“If you are born in Qingtian, you are destined to leave,” goes a famous, reverse-Hotel California refrain about this isolated Chinese county three hundred miles south of Shanghai. Migrants started leaving Qingtian in the seventeenth century and never stopped, many enduring years of painful separation from spouses or young children in their quest to become rich elsewhere.
Curious why this should be so, the Canada-born, U.S.-raised journalist Suzanne Ma, who is of Chinese ancestry and whose husband has roots in the area, moved to Qingtian in 2011 looking for answers. Over two years she also visited Chinese communities in six European countries, where she tracked the fortunes of Qingtian natives working exhausting, mundane jobs in factories and other businesses.
Our main focus is teenaged Ye Pei, who goes to Italy with her father and brother to reunite with her mother, who putatively left to take a job in Venice when Ye Pei was a child. Romantic visions of gondolas and canals quickly evaporate though when Ye Pei discovers that her mother abandoned her job in a suburban sweatshop long ago to work at a coastal mushroom farm. Ye Pei herself takes a job at a café run by the sour and prickly Ayi, but quits after a year to join her family.
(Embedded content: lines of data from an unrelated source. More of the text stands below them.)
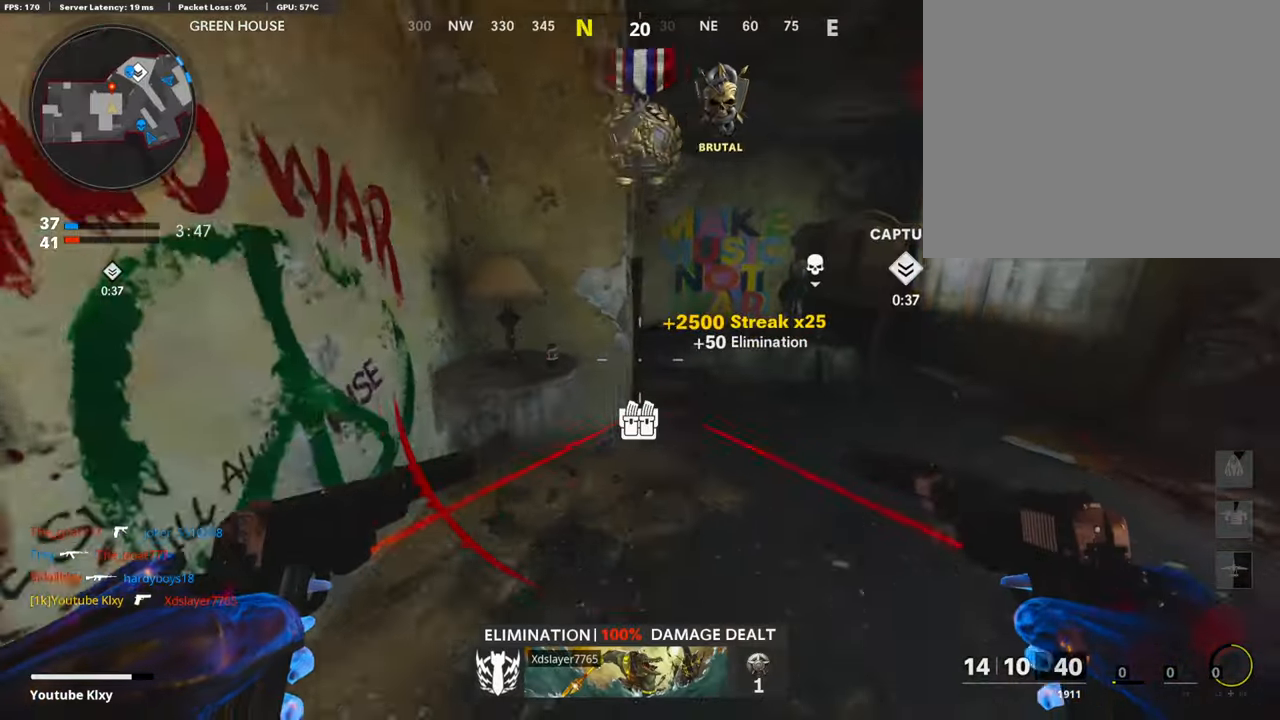
{"buttons": [], "left_stick": "left", "right_stick": "right", "events": [[67, "SQUARE", "down"], [84, "L3", "up"], [151, "SQUARE", "up"], [269, "right_stick", "right"], [471, "left_stick", "left"]]}
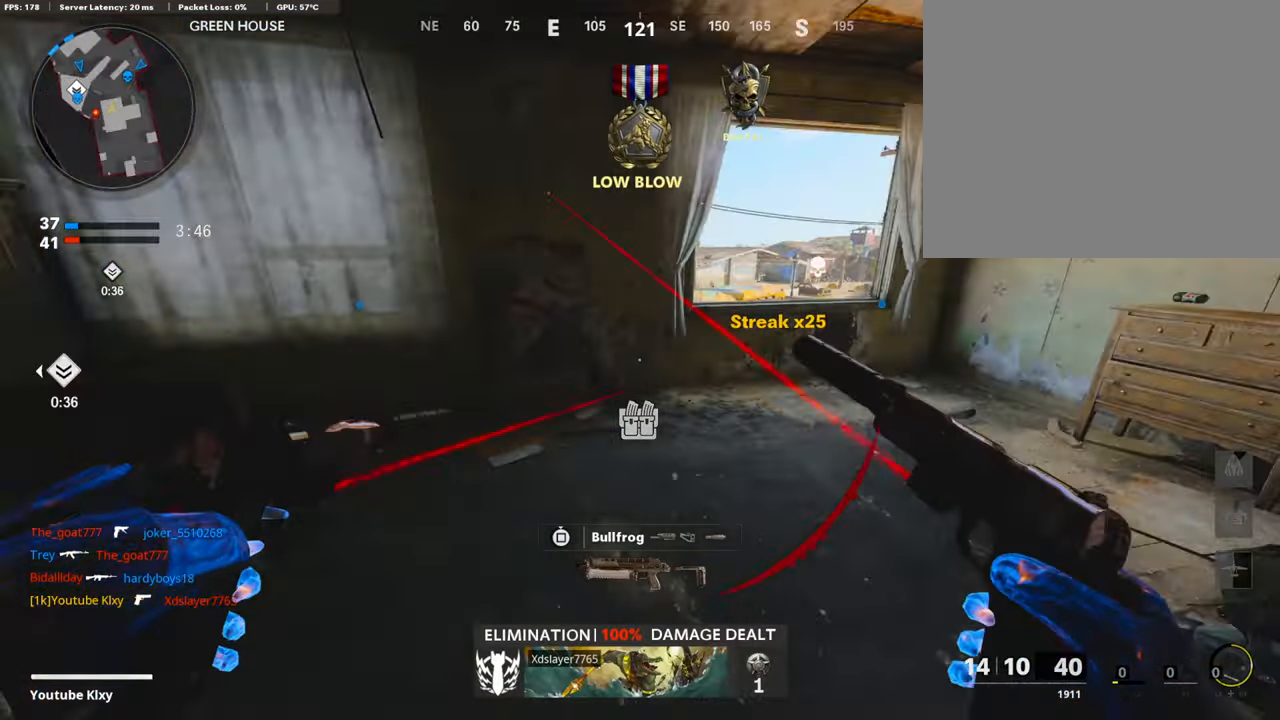
{"buttons": [], "left_stick": "center", "right_stick": "right", "events": [[16, "left_stick", "down-left"], [117, "right_stick", "center"], [168, "left_stick", "center"], [286, "right_stick", "right"], [303, "left_stick", "up-left"], [454, "left_stick", "center"]]}
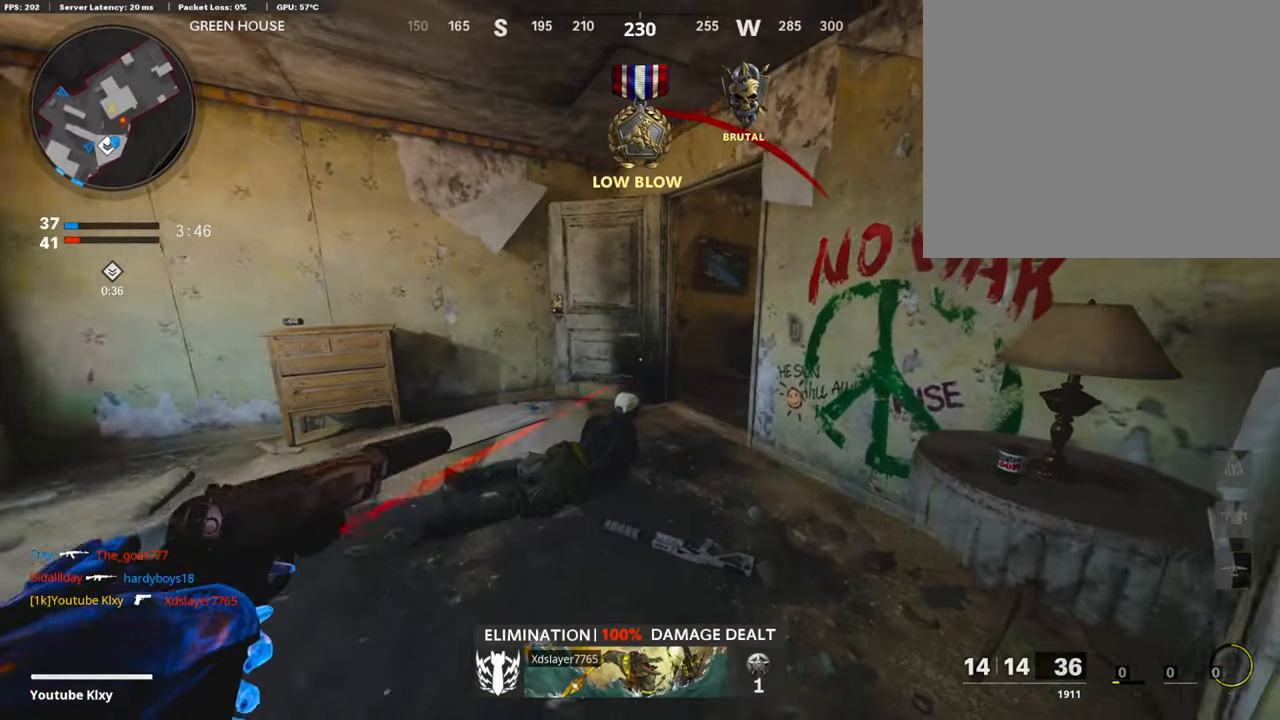
{"buttons": [], "left_stick": "up-left", "right_stick": "right", "events": [[67, "left_stick", "left"], [185, "left_stick", "up-left"]]}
Brimming with entrepreneurial spark, her goal is to eventually open her own establishment.
This is a timely, often moving account whose impact is undercut somewhat by its awkward, middling length. At under 150 pages it’s long for an essay (despite this there’s some avoidable repetition) but short for a book; to wit, Ye Pei’s story ends just when we feel fully invested in it. Ma includes a few peripheral stories—like that of Carina Chen, who comes to Italy regularly to stock her fast-fashion shop in Spain—that are mildly diverting but don’t always add flesh to her story’s bones.
Despite its massive diaspora, Chinese culture is often impenetrable to outsiders and what Ma does do brilliantly is offer insights into the hearts and minds of Chinese migrants (or at least those of a certain stripe). Her descriptions of the conflicts that can develop between the Chinese and their Italian hosts (after a century of population exodus, Italy is now experiencing the stresses of becoming a receiving society) and between the migrants themselves, moreover, strike a chord for being at once specific and universal.